O antipetismo segue sendo uma força política considerável no Brasil, embora, tenda a desfalecer com o tempo. Em dois ou três anos será difícil para Bolsonaro culpar o PT por, por exemplo, o desemprego de milhões de trabalhadores, mas hoje esse discurso ainda cola. E ninguém representa tanto o antipetismo quanto o capitão. Pré-candidatos como João Doria, Luciano Huck e João Amôedo desperdiçam o seu tempo ao gastar munição contra o PT.

Apostas para 2022

Ciro, por sua vez, tenta mais reinvenção. Em 1994, ele saiu no tapa contra um militante do PSDB que se opunha à coligação do candidato Fernando Henrique com o PFL. Um ano depois estava rompido com FHC e com o PSDB. Em 2005, rompeu com o PPS para permanecer ao lado de Lula, sonhando em sucedê-lo. Hoje, vocifera contra Lula e Bolsonaro com a mesma virulência.

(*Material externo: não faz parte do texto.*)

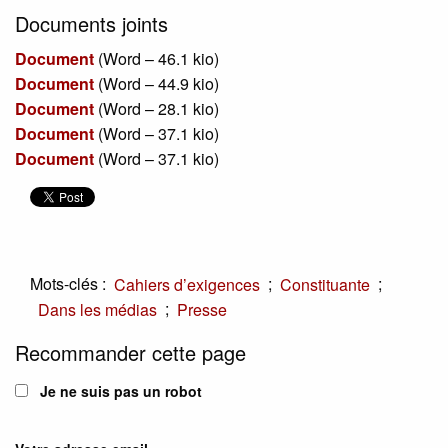
Documents joints
Document
(
Word – 46.1 kio
)
Document
(
Word – 44.9 kio
)
Document
(
Word – 28.1 kio
)
Document
(
Word – 37.1 kio
)
Document
(
Word – 37.1 kio
)
Mots-clés :
;
;
Cahiers d’exigences
Constituante
;
Dans les médias
Presse
Recommander cette page
Je ne suis pas un robot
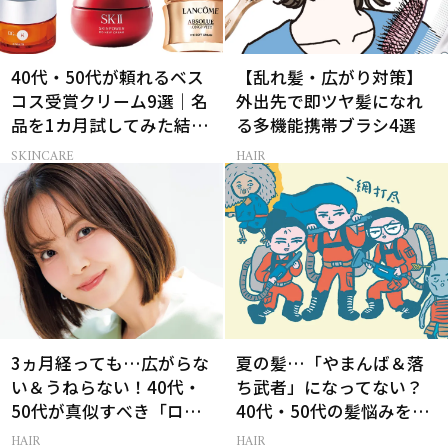
40代・50代が頼れるベス
【乱れ髪・広がり対策】
コス受賞クリーム9選｜名
外出先で即ツヤ髪になれ
品を1カ月試してみた結果
る多機能携帯ブラシ4選
は？
SKINCARE
HAIR
3ヵ月経っても…広がらな
夏の髪…「やまんば＆落
い＆うねらない！40代・
ち武者」になってない？
50代が真似すべき「ロー
40代・50代の髪悩みをレ
レイヤーボブ」
スキューする裏ワザ
HAIR
HAIR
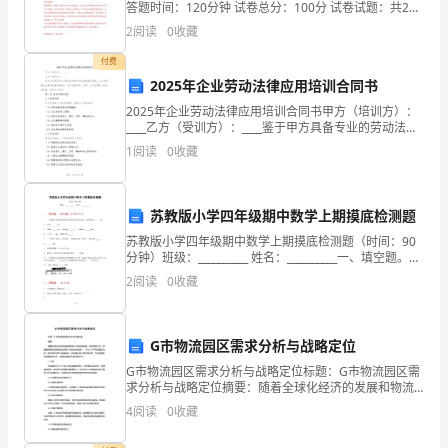
色，
答题时间：120分钟 试卷总分：100分 试卷试题：共200
题姓名：_______________ 学号：_______________
2
阅读
0
收藏
总
付费
是
2025年企业劳动法律应用培训合同书
能
2025年企业劳动法律应用培训合同书甲方（培训方）：
____乙方（受训方）：____鉴于甲方具备专业的劳动法律
与
知识和丰富的培训经验，乙方为提高企业劳动法律应用
1
阅读
0
收藏
能力，双方本着平等、自愿、公正的原则，经友
小
伙
苏教版小学四年级期中数学上期摸底检测题
苏教版小学四年级期中数学上期摸底检测题（时间：90
伴
分钟）班级：__________ 姓名：__________一、填空题。
（每小题1分 共10分）1. 一个等腰三角形的两条边长分
们
2
阅读
0
收藏
别是4cm和8cm
愉
G市物流园区需求分析与战略定位
快
G市物流园区需求分析与战略定位标题：G市物流园区需
地
求分析与战略定位摘要：随着全球化经济的发展和物流
行业的快速发展，物流园区作为一项重要的基础设施在
4
阅读
0
收藏
各地得到广泛的关注和推广。本文以G市物流园区为例，
合
进行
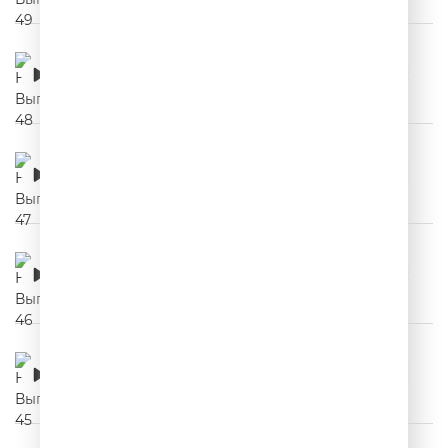
НЕРЕКЛАМА. Выпуск 48
00:03:14
НЕРЕКЛАМА. Выпуск 47
00:03:34
НЕРЕКЛАМА. Выпуск 46
00:03:04
НЕРЕКЛАМА. Выпуск 45
00:03:02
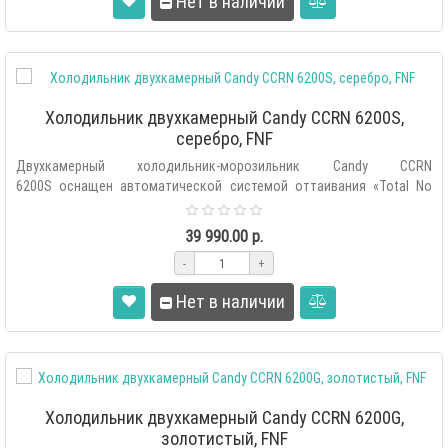
Нет в наличии
Холодильник двухкамерный Candy CCRN 6200S,
серебро, FNF
Двухкамерный холодильник-морозильник Candy CCRN
6200S оснащен автоматической системой оттаивания «Total No
Frost», внутренним се..
39 990.00 р.
-
+
Нет в наличии
Холодильник двухкамерный Candy CCRN 6200G,
золотистый, FNF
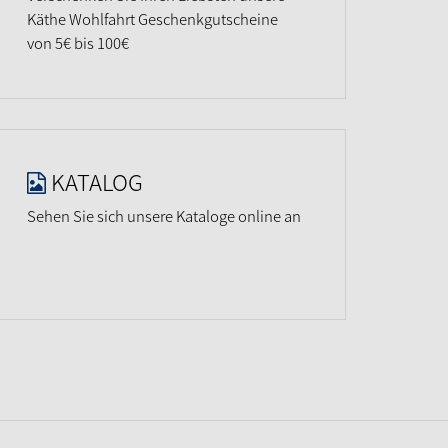
Käthe Wohlfahrt Geschenkgutscheine
von 5€ bis 100€
KATALOG
Sehen Sie sich unsere Kataloge online an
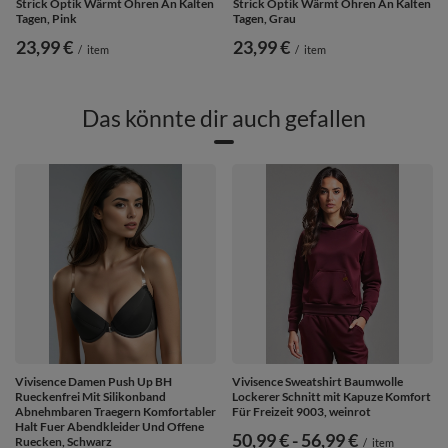
Strick Optik Wärmt Ohren An Kalten
Strick Optik Wärmt Ohren An Kalten
Tagen, Pink
Tagen, Grau
23,99 €
23,99 €
/
item
/
item
Das könnte dir auch gefallen
Vivisence Damen Push Up BH
Vivisence Sweatshirt Baumwolle
Rueckenfrei Mit Silikonband
Lockerer Schnitt mit Kapuze Komfort
Abnehmbaren Traegern Komfortabler
Für Freizeit 9003, weinrot
Halt Fuer Abendkleider Und Offene
ab
50,99 €
-
bis
56,99 €
Ruecken, Schwarz
/
item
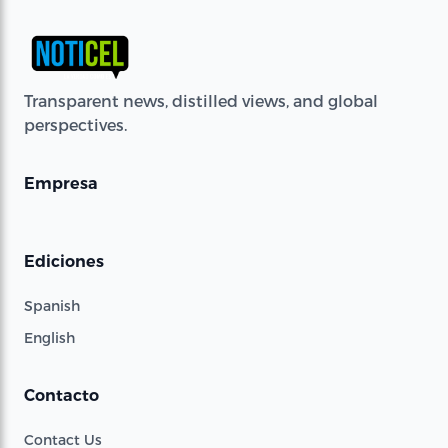
Transparent news, distilled views, and global
perspectives.
Empresa
Ediciones
Spanish
English
Contacto
Contact Us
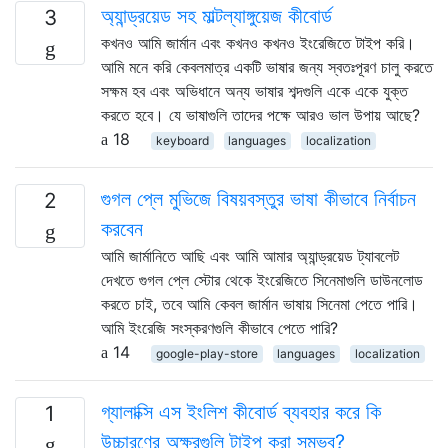
অ্যান্ড্রয়েড সহ মাল্টল্যাঙ্গুয়েজ কীবোর্ড
3
কখনও আমি জার্মান এবং কখনও কখনও ইংরেজিতে টাইপ করি।
আমি মনে করি কেবলমাত্র একটি ভাষার জন্য স্বতঃপূরণ চালু করতে
সক্ষম হব এবং অভিধানে অন্য ভাষার শব্দগুলি একে একে যুক্ত
করতে হবে। যে ভাষাগুলি তাদের পক্ষে আরও ভাল উপায় আছে?
18
keyboard
languages
localization
গুগল প্লে মুভিজে বিষয়বস্তুর ভাষা কীভাবে নির্বাচন
2
করবেন
আমি জার্মানিতে আছি এবং আমি আমার অ্যান্ড্রয়েড ট্যাবলেট
দেখতে গুগল প্লে স্টোর থেকে ইংরেজিতে সিনেমাগুলি ডাউনলোড
করতে চাই, তবে আমি কেবল জার্মান ভাষায় সিনেমা পেতে পারি।
আমি ইংরেজি সংস্করণগুলি কীভাবে পেতে পারি?
14
google-play-store
languages
localization
গ্যালাক্সি এস ইংলিশ কীবোর্ড ব্যবহার করে কি
1
উচ্চারণের অক্ষরগুলি টাইপ করা সম্ভব?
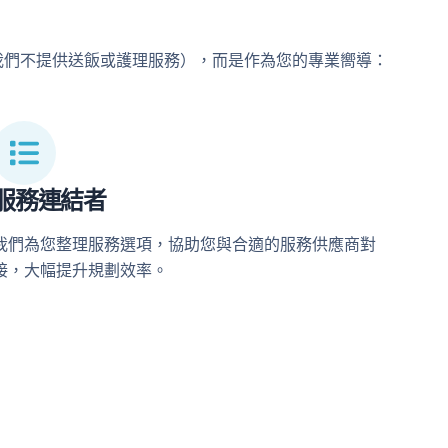
如我們不提供送飯或護理服務），而是作為您的專業嚮導：
服務連結者
我們為您整理服務選項，協助您與合適的服務供應商對
接，大幅提升規劃效率。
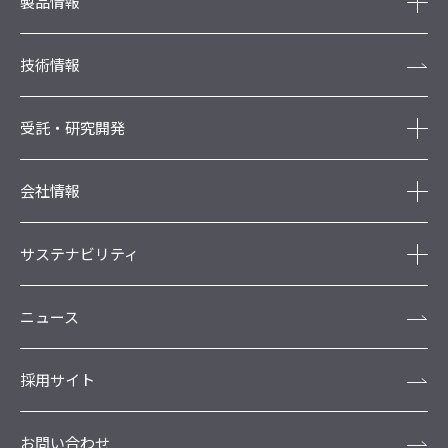
製品情報
技術情報
受託・研究開発
会社情報
サステナビリティ
ニュース
採用サイト
お問い合わせ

Ciro aposta em três possibilidades para chegar a uma conclusão imensurável. Ele acredita que a reforma da previdência será extremamente impopular quando seus efeitos forem sentidos, o que é natural. Também aposta que os resultados do governo Bolsonaro na economia real serão pífios e que haverá uma desilusão geral com o governo do capitão, o que é possível. Por fim, Ciro acha que o PT vai desidratar sem o carisma de Lula e que o PT, assim como outros partidos antes dele, vai entrar em decadência. Essas três variáveis, imagina Ciro, o tornariam a opção mais viável da esquerda em 2022. É cedo demais para dizer.